I carry a Glock 19 EVERYWHERE. I've been having some trouble lately (after losing a few lbs) concealing it in a few "summer attire" situations. Long story short, I'm thinking about picking up an LCP, but can't find a range that will rent one or someone to let me try it. I'm concerned about the recoil in such a small gun. I've shot a lot of other brands (Sigs, HKs, SWs, Walthers etc.). Can anyone give me a "it's kinda like this" recommendation?

Thanks in advance.


----------



## VAMarine

It's not unpleasant, yes there will probably be more felt recoil than your G19, but that's to be expected. There are things that can be done to reduce felt recoil of the LCP/P3AT such as an add on grip sleeve and the addition of a pinky rest, the rest will "lock" the gun between the fingers and make for less shift in the hand.

As for what it compares to...given you listed brands, not calibers I don't know what to tell you. I would _probably_ equate it with a G23 compared to your 19. Out of the box the gun is most likely going to jump in your hand a bit as there's very little recoil absorbing mass and the short barrel makes for increased muzzle flip.


----------



## Mdnitedrftr

Its nothing crazy. The gun isnt gonna fly out of your hand or anything, but if you have bigger hands like I do, you're gonna want a pinky extension. If I shoot rapidfire with the flat base plate, the gun naturally wants to rotate upwards and with the extension its MUCH more controllable.


----------



## Razorback58

Anybody got a link to the pinky extension?


----------



## VAMarine

Razorback58 said:


> Anybody got a link to the pinky extension?


I think the LCP comes with two mags, one of which has the extension, if not you can use one from the P3AT, or you can use one made for any other .380 mag.


----------



## Bisley

The recoil on an LCP is nothing that an experienced shooter can't adapt to. It's not painful, but it is significant, and by the time you have practiced with it enough to prove its dependability and you have become able to consistently hit a target, you will not want to shoot it for the sheer pleasure of shooting.

I practiced a lot with mine, because I have large hands and I had to develop my own technique for gripping it and shooting it accurately. By the time I was confident with it, I was glad to be able to cut back to just testing my SD ammo and laser sight with it, at every range session.


----------



## cougartex

Recoil on LCP is not a problem.


----------



## mactex

My only issue with the LCP is the trigger guard smacks my trigger finger rather hard. I blame it on my bear paw hands since my neighbor loves it.


----------



## Razorback58

I finally got to shoot mine for the first time today. It has quite a bit of recoil, but nothing that isn't manageable. I fired about 70 rounds through it with no problems. As for the "pinky" extension, that must refer to someone with pretty small hands as I have the extension on my magazine and it only allows me to have two complete fingers around the weapon! :smt082


----------



## fudo

I have 2 LCP's and big hands. Recoil is no problem at all.


----------



## chuckroast

*Review of Ruger LCP*

The recoil is not bad. I own the LCP and a P3AT. I like both. The LCP had to be recalled, but they did their job.

Full review at this link:
http://chuckraymer.wordpress.com/

Plus other handgun reviews.


----------



## Teuthis

What recoil?


----------



## PX

FWIW:

I don't think the recoil of the LCP is bad at all. I'm a runt (vertically challenged), 155lbs and a senior citizen too boot. (67)

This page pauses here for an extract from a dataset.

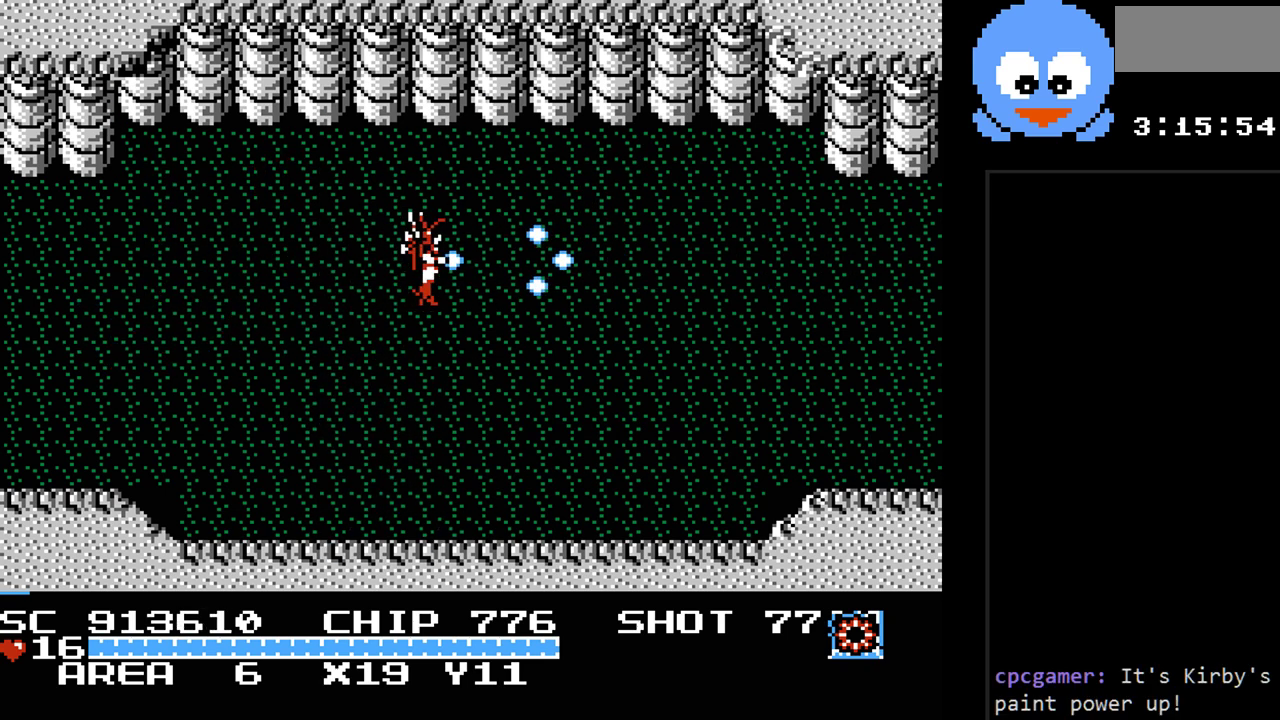
{"buttons": ["DPAD_LEFT"], "events": [[267, "DPAD_UP", "down"], [300, "DPAD_RIGHT", "up"], [333, "DPAD_LEFT", "down"], [417, "DPAD_UP", "up"]]}
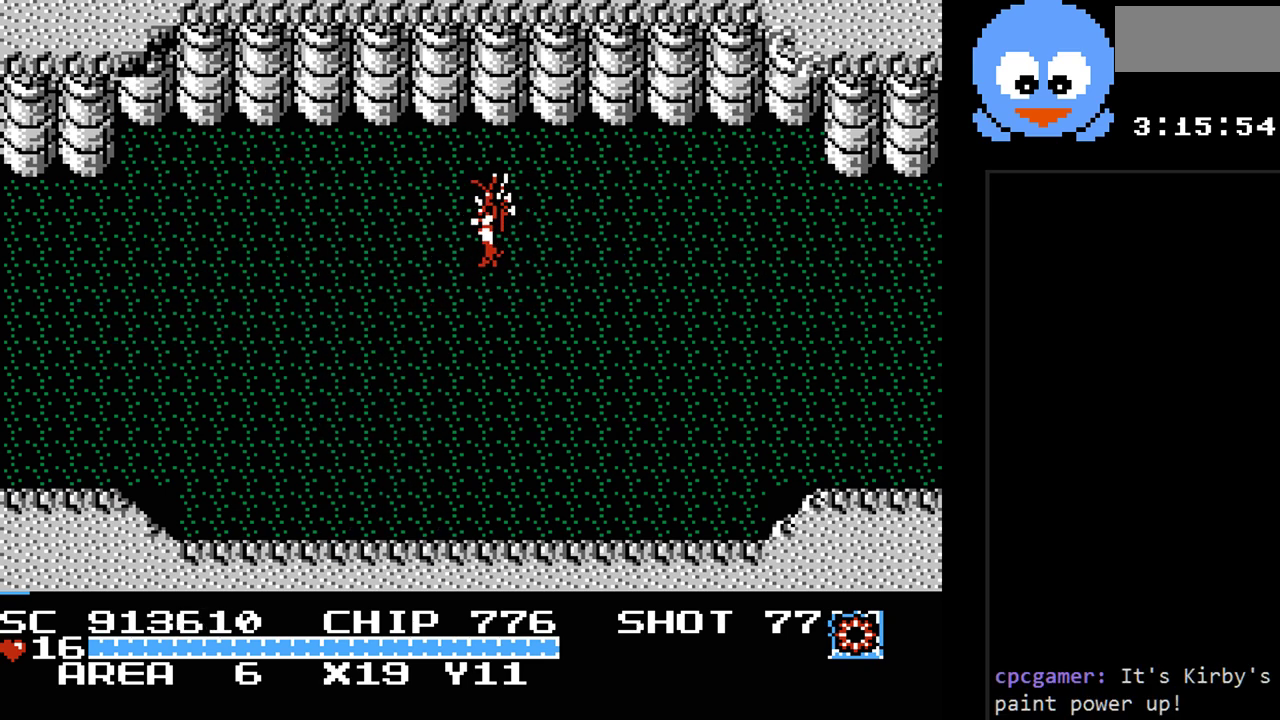
{"buttons": ["DPAD_LEFT"], "events": []}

My previous daily carry pistol was by beloved Seecamp LWS380, but truthfully that little sucker has, IMO, pretty harsh recoil and trigger finger slap.

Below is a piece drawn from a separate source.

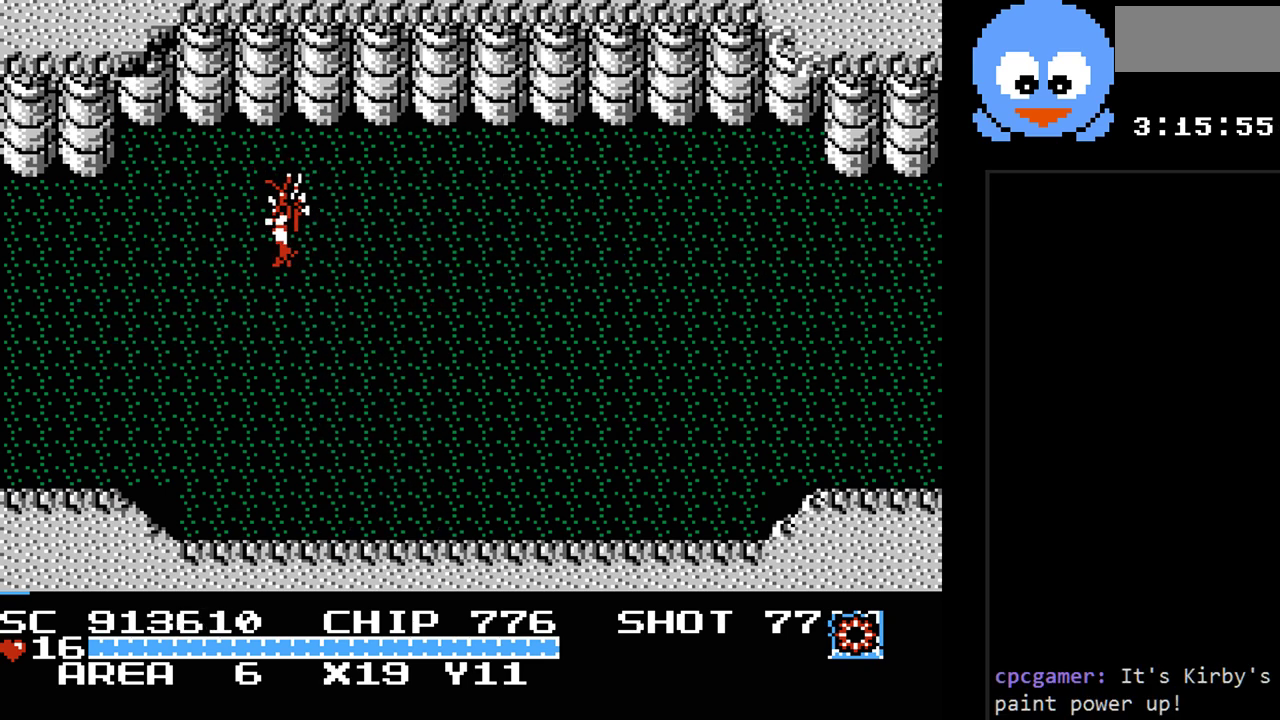
{"buttons": ["DPAD_LEFT"], "events": [[133, "DPAD_DOWN", "down"], [283, "DPAD_DOWN", "up"]]}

I recently purchase my LCP and after shooting the fine Seecamp and the little Ruger "head to head" I have basically retired the LWS380 to "special occasion" duty.. 

IMO there is no finer, higher quality 380cal. pistol than the Seecamp LSW380, but the extremely tiny size, & short grip almost mandate harsh recoil, and I'd just about as soon bite my tongue or hit my funny bone than shoot the sucker.. There ARE times when only a Seecamp can make the trip, and tiny, and absolutely reliable they are.

But for daily cc, I'm quite taken with the LCP.. Add a CT Laser to one, and it's even better.

I assure you excessive recoil with the Ruger LCP is NOT a problem for most folks... 

Just personal opinion, no offense to those who might disagree.

Best Wishes,

jesse


----------



## holysmoke

I agree that the LCP recoil is very manageable. The issue that I have had to make adjustments for is the long trigger pull. Had to adjust the way I held the little bugger in order to "finish" the pull. That said, the LCP is a great little pocket gun. And, after all, it isn't a range gun. You only need to be comfortable enough with it to hit your target--up close and personal. I would add that the new Sig P238 has very little recoil, relatively speaking, but it costs more than twice as much and is half again as heavy as the LCP. As someone has already said, "Life is full of compromises."


----------